Ausbouldern am Fixseil; wir fixieren Seile in den Routen unserer Wahl und bouldern am Grigri von unten aus. Das hat den Vorteil, dass ich eine Stelle bei Bedarf zehn Mal hintereinander klettern und mich immer wieder selbst ablassen kann. In aller Ruhe ausbouldern, Griffe und Tritte ticken und Züge ausprobieren ohne die Geduld der Sicherernden auf die Probe stellen zu müssen hat schon auch mal was! Irgendwann ist es dann doch unangenehm, im Gurt rumzuhängen. Wir starten mit den Rotpunktversuchen. Ganz schön pumpig im Rotti-Konglomerat... Nächstes Mal vielleicht. Danach probiert jede von uns die ausgewählte Route einer anderen Teilnehmerin im Flash anzusagen. Nach einer kurzen Besprechung zum Thema Seilmanagement und Haulen am Abend in Isny geht's ins Bett.

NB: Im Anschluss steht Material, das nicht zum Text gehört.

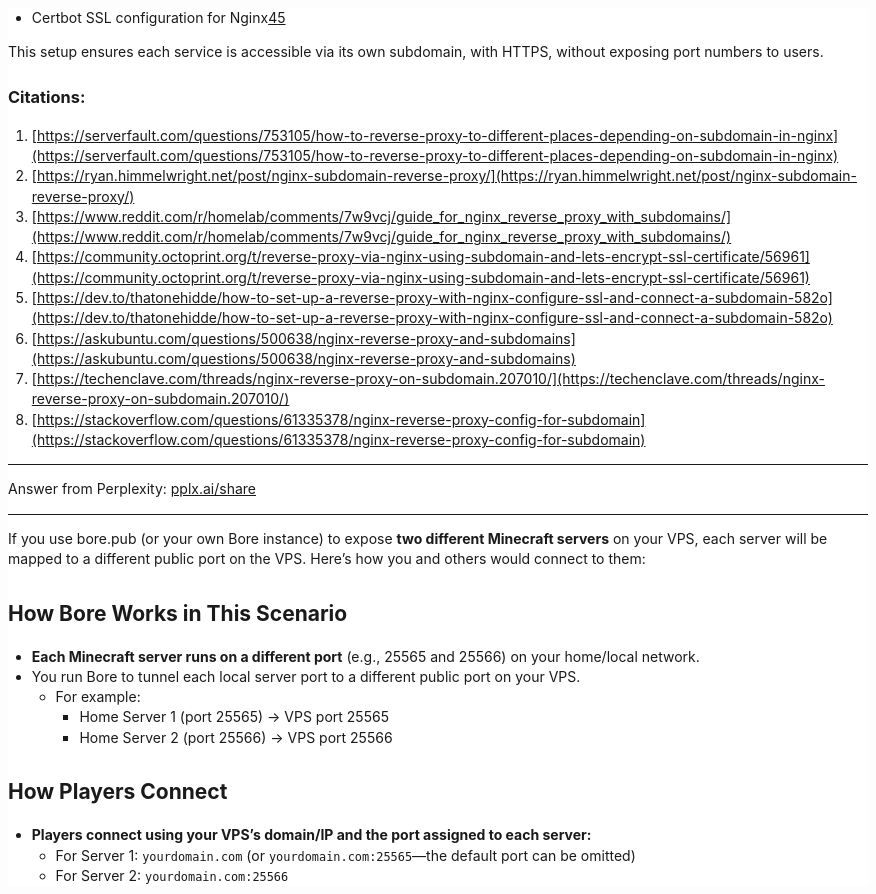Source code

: - Certbot SSL configuration for Nginx[4](https://community.octoprint.org/t/reverse-proxy-via-nginx-using-subdomain-and-lets-encrypt-ssl-certificate/56961)[5](https://dev.to/thatonehidde/how-to-set-up-a-reverse-proxy-with-nginx-configure-ssl-and-connect-a-subdomain-582o)

This setup ensures each service is accessible via its own subdomain, with HTTPS, without exposing port numbers to users.

### Citations:

1. [https://serverfault.com/questions/753105/how-to-reverse-proxy-to-different-places-depending-on-subdomain-in-nginx](https://serverfault.com/questions/753105/how-to-reverse-proxy-to-different-places-depending-on-subdomain-in-nginx)
2. [https://ryan.himmelwright.net/post/nginx-subdomain-reverse-proxy/](https://ryan.himmelwright.net/post/nginx-subdomain-reverse-proxy/)
3. [https://www.reddit.com/r/homelab/comments/7w9vcj/guide_for_nginx_reverse_proxy_with_subdomains/](https://www.reddit.com/r/homelab/comments/7w9vcj/guide_for_nginx_reverse_proxy_with_subdomains/)
4. [https://community.octoprint.org/t/reverse-proxy-via-nginx-using-subdomain-and-lets-encrypt-ssl-certificate/56961](https://community.octoprint.org/t/reverse-proxy-via-nginx-using-subdomain-and-lets-encrypt-ssl-certificate/56961)
5. [https://dev.to/thatonehidde/how-to-set-up-a-reverse-proxy-with-nginx-configure-ssl-and-connect-a-subdomain-582o](https://dev.to/thatonehidde/how-to-set-up-a-reverse-proxy-with-nginx-configure-ssl-and-connect-a-subdomain-582o)
6. [https://askubuntu.com/questions/500638/nginx-reverse-proxy-and-subdomains](https://askubuntu.com/questions/500638/nginx-reverse-proxy-and-subdomains)
7. [https://techenclave.com/threads/nginx-reverse-proxy-on-subdomain.207010/](https://techenclave.com/threads/nginx-reverse-proxy-on-subdomain.207010/)
8. [https://stackoverflow.com/questions/61335378/nginx-reverse-proxy-config-for-subdomain](https://stackoverflow.com/questions/61335378/nginx-reverse-proxy-config-for-subdomain)

---

Answer from Perplexity: [pplx.ai/share](https://www.perplexity.ai/search/pplx.ai/share)

---

If you use bore.pub (or your own Bore instance) to expose **two different Minecraft servers** on your VPS, each server will be mapped to a different public port on the VPS. Here’s how you and others would connect to them:

## How Bore Works in This Scenario

- **Each Minecraft server runs on a different port** (e.g., 25565 and 25566) on your home/local network.
- You run Bore to tunnel each local server port to a different public port on your VPS.
    - For example:
        - Home Server 1 (port 25565) → VPS port 25565
        - Home Server 2 (port 25566) → VPS port 25566

## How Players Connect

- **Players connect using your VPS’s domain/IP and the port assigned to each server:**
    - For Server 1: `yourdomain.com` (or `yourdomain.com:25565`—the default port can be omitted)
    - For Server 2: `yourdomain.com:25566`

Samstag, 5 Uhr: Es ist noch dunkel, als wir uns auf den Weg Richtung Garmisch zur Schwarzen Wand im Höllental - Daniels und Dörtes Homecrag sozusagen. Daniel erzählt ein wenig über die Schwarzen Wand. Früher sei eine Begehung der Wand ein echter Meilenstein für Garmischer Kletterer gewesen. Richtiger „Kletterer“ war man erst, wenn man in der Schwarzen Wand mal eine Route gemeistert hatte. Neben der klassischen Nordwestwand (7a), die in den späten 60ern größtenteils in technischer Kletterei erstbegangen wurde, gibt es im linken Wandteil noch zwei Feistil Touren. Während „LoGa – Für immer bei uns“ (6b+) die leichteste Route der Wand darstellt, sollte man für Martin Feistls ropesolo erstbegangenen "Flugmeilengenerator" (7a) wohl eine gehörige Portion Moral mitbringen.
Im rechten Wandbereich gibt es eine Reihe schwerer Linien im Sportkletterstil, darunter auch ein Projekt von Stefan Glowacz und Markus Dorfleitner aus dem Jahr 2003. Die aktuell schwerste Route der Wand ist „Katzen die auf Löcher starren“ (8c), von der Daniel und Dörte dieses Jahr die erste Rotpunkt-Begehung gelang. Wir steigen etwa 2 bis 2,5 Stunden aus Hammersbach durch das Höllental zu und stehen schließlich unter der graugelben Wand. Am Abend haben wir uns entschieden, die „Endliche Geschichte“ (7b+ max. 12 SL), die erst eine freie Begehung hatte und Black Beauty (8b max. 10 SL) in 4 Seilschaften auszuchecken.
Dafür, dass unsere Route, die „Endlichen Geschichte“, nun wirklich noch nicht viele Kletterer ausgeräumt haben, ist die Felsqualität erstaunlich gut. Ein Paar Anzeichen, dass wir in einer sehr neuen Route klettern bleiben jedoch. Hier und da bröselt schon mal ein Griff oder Tritt weg und einige Stellen unter den Dächern der Route sind nass. Die Wand ist steil - unten löchrig, oben leistig. Stürze sind objektiv meistens ungefährlich, wie wir mit einigen Flugmetern getestet haben.
In Zweierseilschaften bouldern wir - teils simultan an von uns fixierten Seilen, teils im Vor- und Nachstieg die Mehrseillängen aus und präparieren die schwierigen Stellen für die Rotpunktbegehung am Sonntag. Daniel, der in seiner gut vertrauten Wand an den Fixseilen der Projekte auf- und absteigt, wuselt um uns herum und gibt uns konstruktive Verbesserungsvorschläge und Tipps. Nach einem Biwak unter der Wand geht es am Sonntag an Rotpunktversuche der am Vortag vorbereiteten Seillängen. Insgesamt ein sehr lohnendes Ziel für Kletterer, die an warmen Sommertagen in der Nordwand ihre Grenzen austesten wollen.